BRIEF ▸
Exactly as written, transcribe the lines that run from the one containing "focal_35mm: 46" to the end of the records below.

PROVIDED INFORMATION ▸
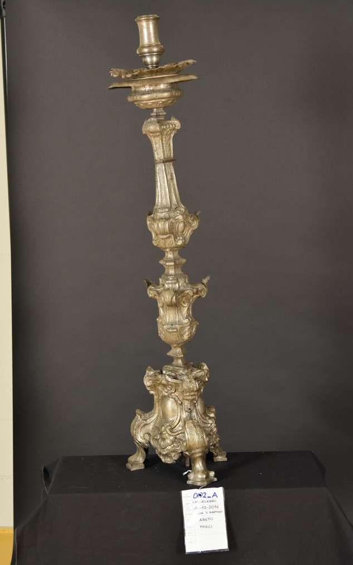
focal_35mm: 74
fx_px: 1140
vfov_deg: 27.9
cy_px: 281
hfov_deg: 17.6
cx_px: 172
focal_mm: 48
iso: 1400
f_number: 4
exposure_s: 1/60
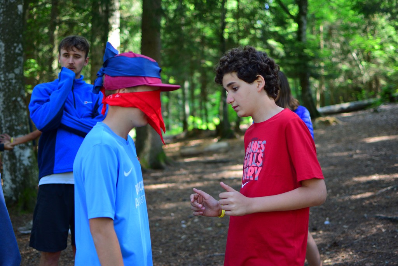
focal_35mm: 52
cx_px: 199
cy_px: 133
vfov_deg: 25.8
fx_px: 580
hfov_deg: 37.8
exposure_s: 1/320
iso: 450
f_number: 1.8
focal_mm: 35
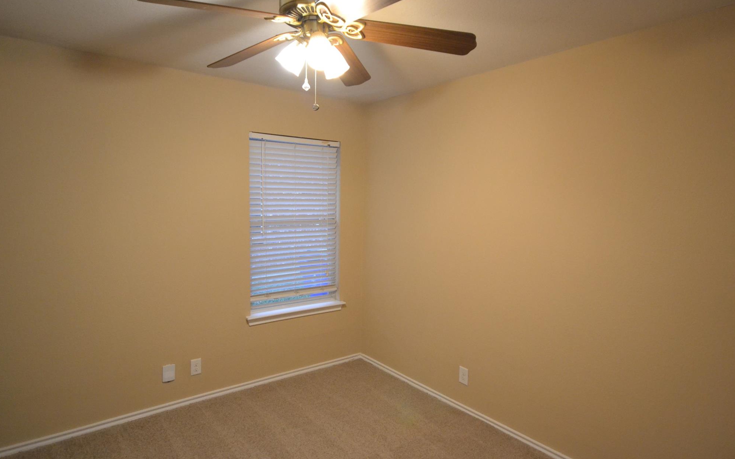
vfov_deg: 58.3
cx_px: 360
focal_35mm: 21
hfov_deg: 83.6
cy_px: 219
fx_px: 411
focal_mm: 13
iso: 2500
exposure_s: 1/60
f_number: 4.5
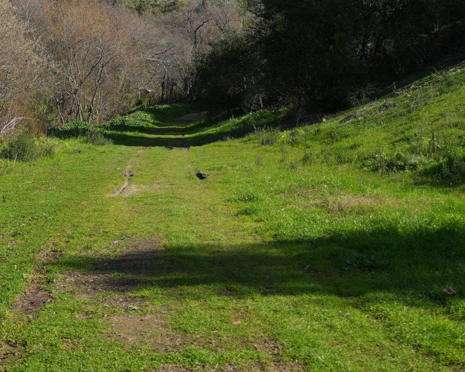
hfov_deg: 26.7
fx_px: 977
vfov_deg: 21.4
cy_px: 92
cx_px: 202
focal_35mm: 71
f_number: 4.5
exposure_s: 1/640
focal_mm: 28
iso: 100
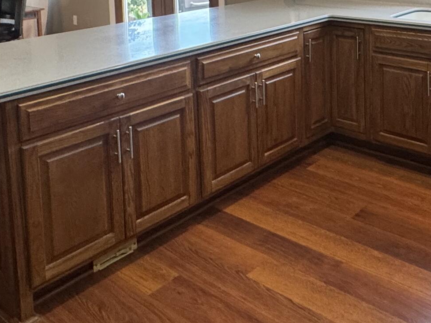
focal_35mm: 43
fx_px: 535
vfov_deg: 30.5
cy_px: -20
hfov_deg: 42.6
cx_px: 317
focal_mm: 2.22
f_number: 2.2
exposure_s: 1/120
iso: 250
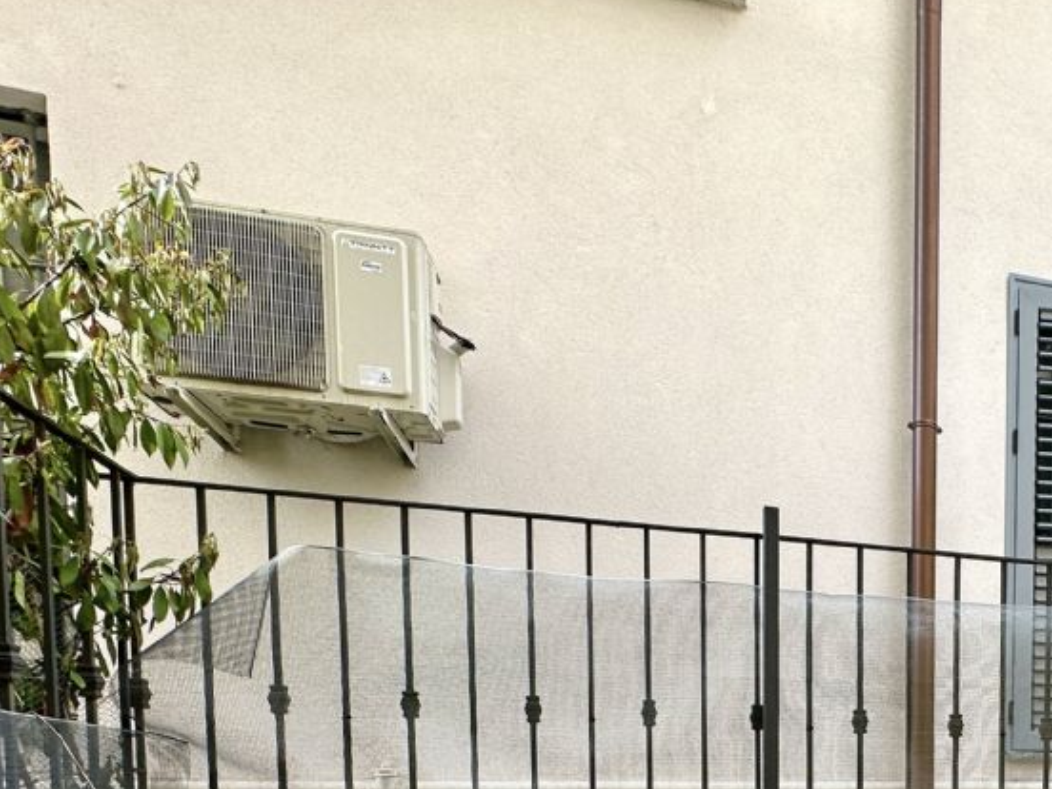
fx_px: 1003
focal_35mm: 33
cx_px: 962
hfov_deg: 48.9
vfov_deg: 36.2
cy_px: 874
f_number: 2.2
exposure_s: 1/185
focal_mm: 2.22
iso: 40
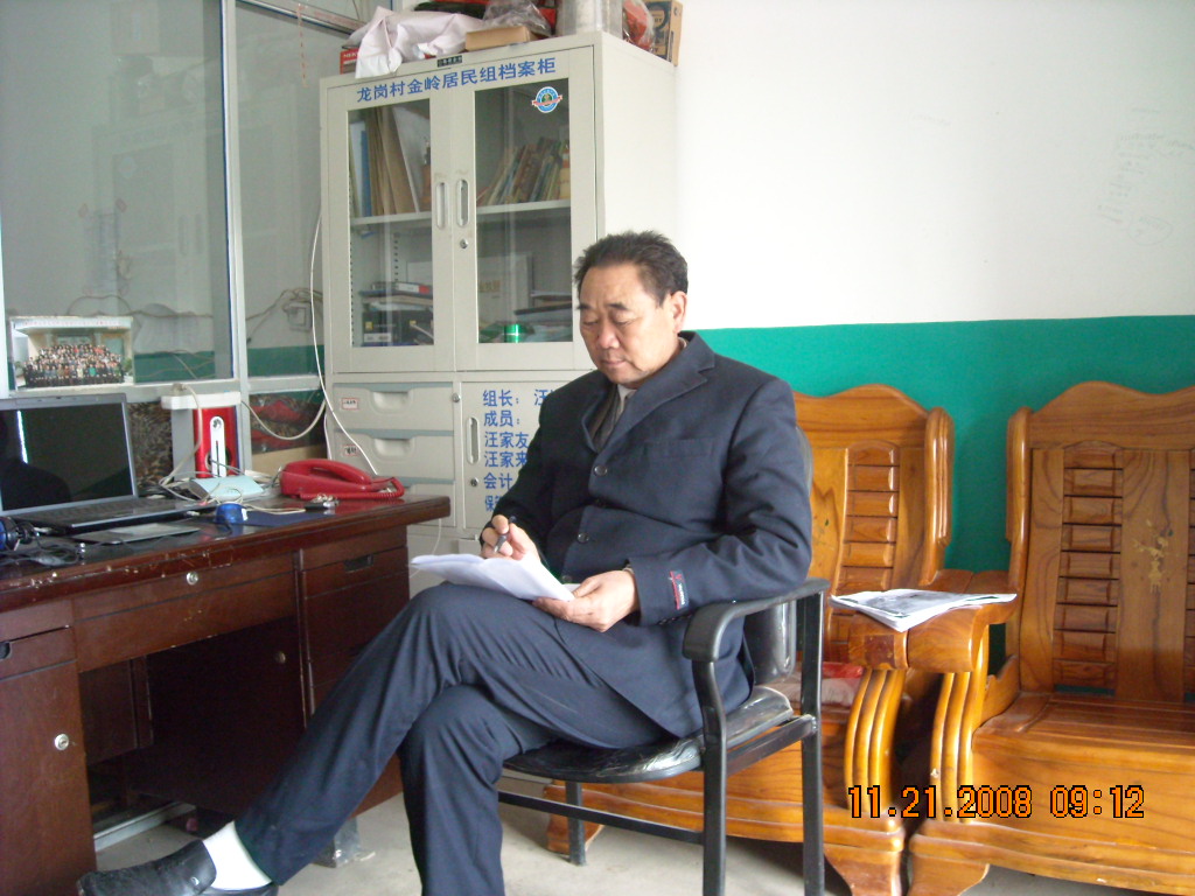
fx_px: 1208
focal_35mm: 35
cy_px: 448
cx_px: 598
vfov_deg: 40.7
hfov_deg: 52.6
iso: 400
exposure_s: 1/31
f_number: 2.8
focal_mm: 5.7
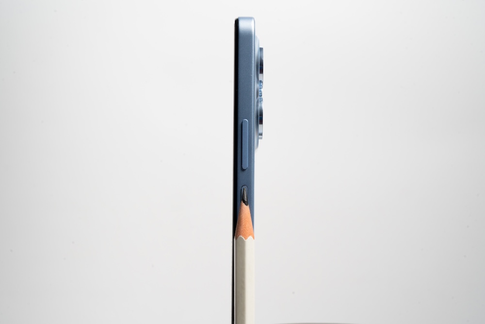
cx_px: 242
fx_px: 943
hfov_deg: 28.8
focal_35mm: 70
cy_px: 162
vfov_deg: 19.5
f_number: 16
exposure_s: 1/250
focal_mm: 70
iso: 2500
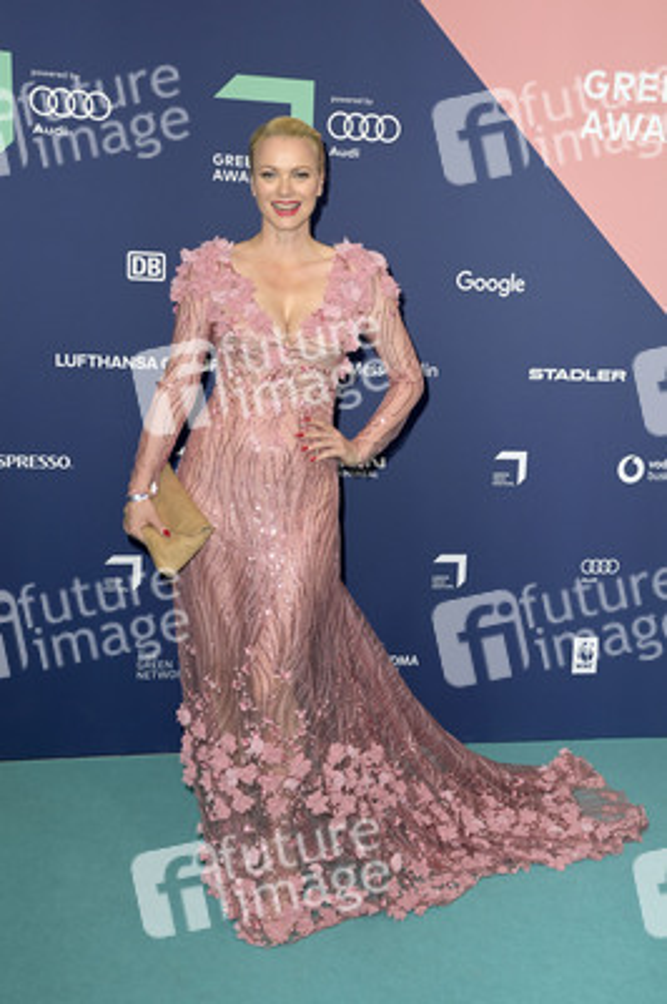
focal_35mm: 46
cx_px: 334
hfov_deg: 29.2
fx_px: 1281
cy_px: 502
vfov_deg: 42.8
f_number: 6.3
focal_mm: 46
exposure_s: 1/250
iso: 800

RESPONSE ▸
focal_35mm: 46
cx_px: 334
hfov_deg: 29.2
fx_px: 1281
cy_px: 502
vfov_deg: 42.8
f_number: 6.3
focal_mm: 46
exposure_s: 1/250
iso: 800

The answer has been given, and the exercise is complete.